The department’s mission statement and program objectives would emphasize it, the assessment practices (to be discussed shortly) would assess progress toward it, and so on.

Departmental hiring practices would gravitate toward preferring real philosophers, but the blurbs on PhilJobs would still have much the same structure as other ads.

To the extent the State supports the department with resources, classrooms, support for research in teaching, and so on, the State could support real philosophy teaching with the potential to reach most if not all undergraduates.

Teaching seems to me to be easy to shift to an emphasis on real philosophy, at least in principle.

I now turn though to something more difficult, and that is program assessment.

Until perhaps 10-15 years ago, such practices were only familiar to programs in the arts, with their independent accrediting bodies, as well as to business and education.

(For K-12’s professional world, assessment driven and administered by state and federal bodies has a much longer history.)

But since the late 00s, my own institution has included assessment as part of its mission.

The choice is not coming from nowhere or just the upper administration.

Regional accrediting bodies require it, and I usually figure that if it’s going to be required, we’re far better off doing it ourselves than having the state oversee it (as in the K-12 world).
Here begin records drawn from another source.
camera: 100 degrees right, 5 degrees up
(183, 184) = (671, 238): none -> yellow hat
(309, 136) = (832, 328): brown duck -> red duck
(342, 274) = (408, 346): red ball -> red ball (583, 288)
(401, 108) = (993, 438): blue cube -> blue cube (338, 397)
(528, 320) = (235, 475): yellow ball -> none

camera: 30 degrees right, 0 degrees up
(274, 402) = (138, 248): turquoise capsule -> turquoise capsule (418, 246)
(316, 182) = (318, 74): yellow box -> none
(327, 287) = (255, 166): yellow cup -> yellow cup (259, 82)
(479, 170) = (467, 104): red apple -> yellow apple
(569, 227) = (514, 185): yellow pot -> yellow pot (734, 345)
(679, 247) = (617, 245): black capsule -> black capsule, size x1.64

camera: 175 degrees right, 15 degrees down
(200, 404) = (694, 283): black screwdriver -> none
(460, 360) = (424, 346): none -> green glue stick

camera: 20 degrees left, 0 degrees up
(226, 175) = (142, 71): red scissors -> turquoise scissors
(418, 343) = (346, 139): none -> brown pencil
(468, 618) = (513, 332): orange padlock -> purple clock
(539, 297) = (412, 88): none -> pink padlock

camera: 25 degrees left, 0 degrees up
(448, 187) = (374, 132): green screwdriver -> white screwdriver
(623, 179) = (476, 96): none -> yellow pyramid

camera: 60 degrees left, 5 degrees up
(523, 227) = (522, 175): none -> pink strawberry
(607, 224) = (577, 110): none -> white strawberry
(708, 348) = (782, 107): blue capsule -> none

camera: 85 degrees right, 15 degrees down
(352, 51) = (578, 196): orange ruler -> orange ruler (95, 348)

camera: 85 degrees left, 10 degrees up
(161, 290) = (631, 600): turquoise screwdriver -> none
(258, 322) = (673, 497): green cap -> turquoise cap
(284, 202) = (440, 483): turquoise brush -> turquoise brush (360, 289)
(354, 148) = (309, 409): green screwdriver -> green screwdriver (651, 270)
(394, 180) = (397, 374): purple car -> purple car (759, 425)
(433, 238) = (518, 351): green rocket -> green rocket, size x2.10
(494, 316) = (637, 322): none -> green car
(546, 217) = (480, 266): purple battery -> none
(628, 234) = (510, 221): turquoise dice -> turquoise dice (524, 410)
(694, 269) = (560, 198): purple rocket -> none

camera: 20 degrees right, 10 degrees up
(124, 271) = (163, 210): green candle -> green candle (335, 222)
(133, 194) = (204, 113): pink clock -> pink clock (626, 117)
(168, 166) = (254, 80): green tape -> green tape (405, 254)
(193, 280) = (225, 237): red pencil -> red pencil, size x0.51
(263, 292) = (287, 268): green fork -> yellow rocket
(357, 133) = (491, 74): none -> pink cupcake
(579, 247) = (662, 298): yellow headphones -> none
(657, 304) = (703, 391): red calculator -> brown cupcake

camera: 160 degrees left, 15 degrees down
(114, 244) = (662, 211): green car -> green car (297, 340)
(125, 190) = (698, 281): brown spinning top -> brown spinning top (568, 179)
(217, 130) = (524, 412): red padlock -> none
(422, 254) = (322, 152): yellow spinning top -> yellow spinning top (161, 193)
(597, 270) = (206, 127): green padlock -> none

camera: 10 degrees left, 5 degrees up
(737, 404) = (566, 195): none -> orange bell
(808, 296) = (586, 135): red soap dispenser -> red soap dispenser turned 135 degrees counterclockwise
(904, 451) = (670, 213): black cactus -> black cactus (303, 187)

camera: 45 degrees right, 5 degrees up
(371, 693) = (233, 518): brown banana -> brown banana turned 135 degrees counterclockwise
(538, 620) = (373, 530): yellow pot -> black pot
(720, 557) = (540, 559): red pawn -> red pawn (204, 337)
We’re also far better off doing it as a department instead of having the college or university administer it.

That is for reasons of having those with expertise in the field be central to designing and implementing assessment practices.

I’ve worked on assessment for our department since the start of it in the late 00s.

I’ve helped put together an exit exam (and then successfully suggested abolishing it).

I gather data on argumentative writing: I help get writing samples from our required classes, I’m one of the scorers of the samples with a rubric we developed, and I spend a lot of time compiling the scores to present with a lot of nice-looking tables.

I write a lengthy report and navigate an online system to submit it.

A college committee reviews the report, then a university committee does the same.

The evaluations we receive say we do an effective job of it and that our reports are good models for others.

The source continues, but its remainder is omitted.